Similar to a staging of “King Lear” at a monster truck rally, the show has a loneliness that underlies its frenzied energy. Much of it is provided by John Goodman, who brings a touching pathos to the role of the Church’s patriarch, Eli Gemstone—a man of humble beginnings whose best intentions toward his kinsmen only seem to multiply their greed and shamelessness. There is also the conscience of the family, his late wife, Aimee-Leigh, seen only in flashback. (And once like an ill-advised hologram.) We see her advice that “money isn’t everything,” but these words float by, heedless, against the ever-escalating size and spectacle of the Gemstone Salvation Center or the family reception. own theme park. Their Ferris wheels and roller coasters have replaced exactly the kind of village-like, small towns that represent the family’s own roots, but the Gemstones are masters of a great American skill: they can think of themselves as the salt of the earth. even while surrounded by Croesus-like wealth.
This year, “Succession” concluded its final season on a bracingly cynical note, suggesting that the four seasons of familial infighting were little more than a pointless afterthought in a cul-de-sac of the corporate world. ‘Gems’, on the other hand, indicate a brighter future. Some of the action in the first season involved Jesse’s oldest son, Gideon, who had scandalized the family by going to Hollywood to become a stuntman. By Season 3, he’s firmly back in his fold, arguably more mature than his own father and serving as Eli’s driver. The affection that develops between the two characters culminates in the season finale, where Gideon asks his grandfather if he can teach him to be a preacher – as if suggesting that the dysfunction of the contemporary gems could be a generational error caused by the biasing effects. of wealth and power. In its sharpest form, the show has satirized the unrepentant predation that marked the heights of televangelization, as churches were turned into spiritual money laundering operations. At its most generous, however, it has been remarkably forgiving, allowing any sibling to move toward something like self-awareness. This is a portrait of damaged people born in the redemption world trying to find something redeemable about themselves, constantly held back by the profit motive.
This isn’t the only fascinating view of the church on HBO these days.
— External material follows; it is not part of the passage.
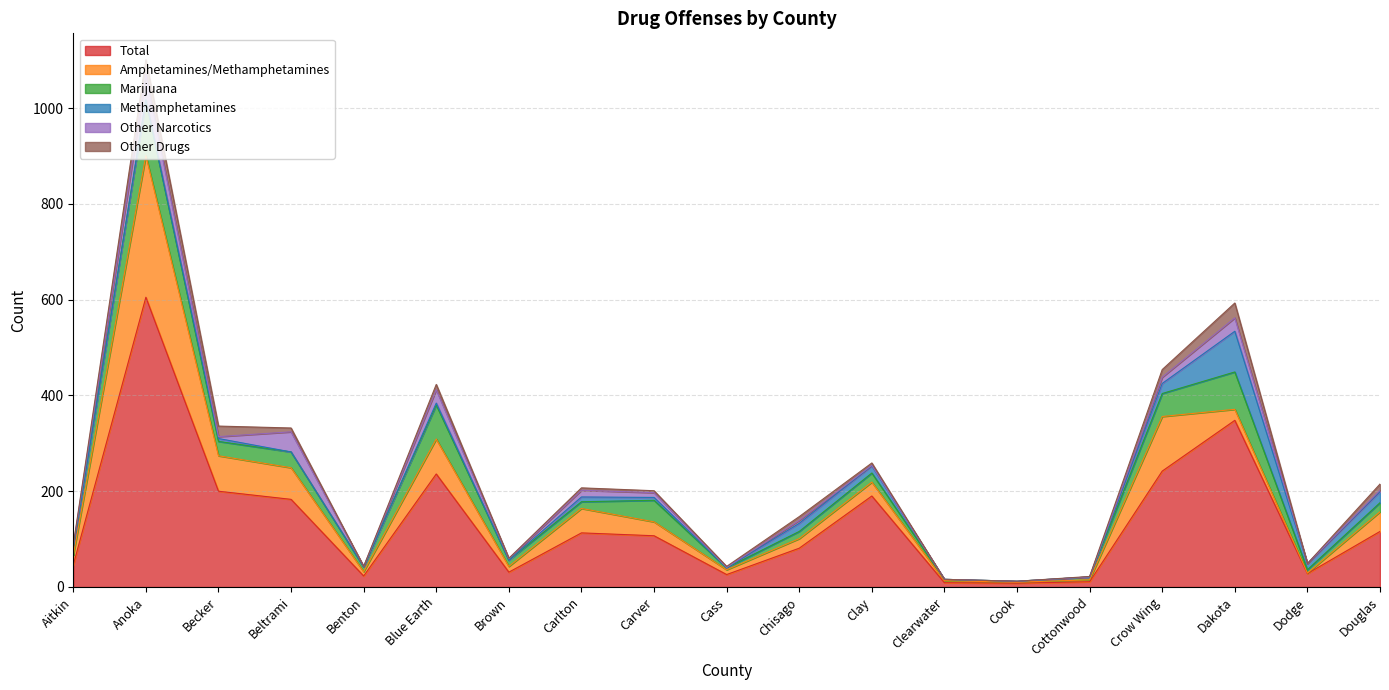

How many times do Methamphetamines and Marijuana cross each other?

3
There’s also ‘Somebody Somewhere’, which just finished its second season. Bridget Everett plays Sam, a ruthless self-proclaimed outcast who has returned to her small Kansas hometown after the death of her sister. In an upbeat twist on the usual Hollywood portrayals of “viaduct” Christian America, Sam finds companionship in a church-adjacent “choir practice,” where she joins her best friend Joel, who is both deeply devout and openly gay. In the Season 2 finale, Sam—blessed with an extraordinary singing voice that she’s reluctant to use in public—sings “Ave Maria” at the wedding of a trans man and a cis woman. This is a rare representation of how religious community connects and enriches communities of all kinds. Stage-wise, it approaches the opposite of “Gemstones,” but what the two series have in common is a knack for finding the strangeness and nuance in American religion, a subject Hollywood has more often viewed as a zero-sum contest between the sane and the heretical. . . True salvation, both programs understand, may lie somewhere in between.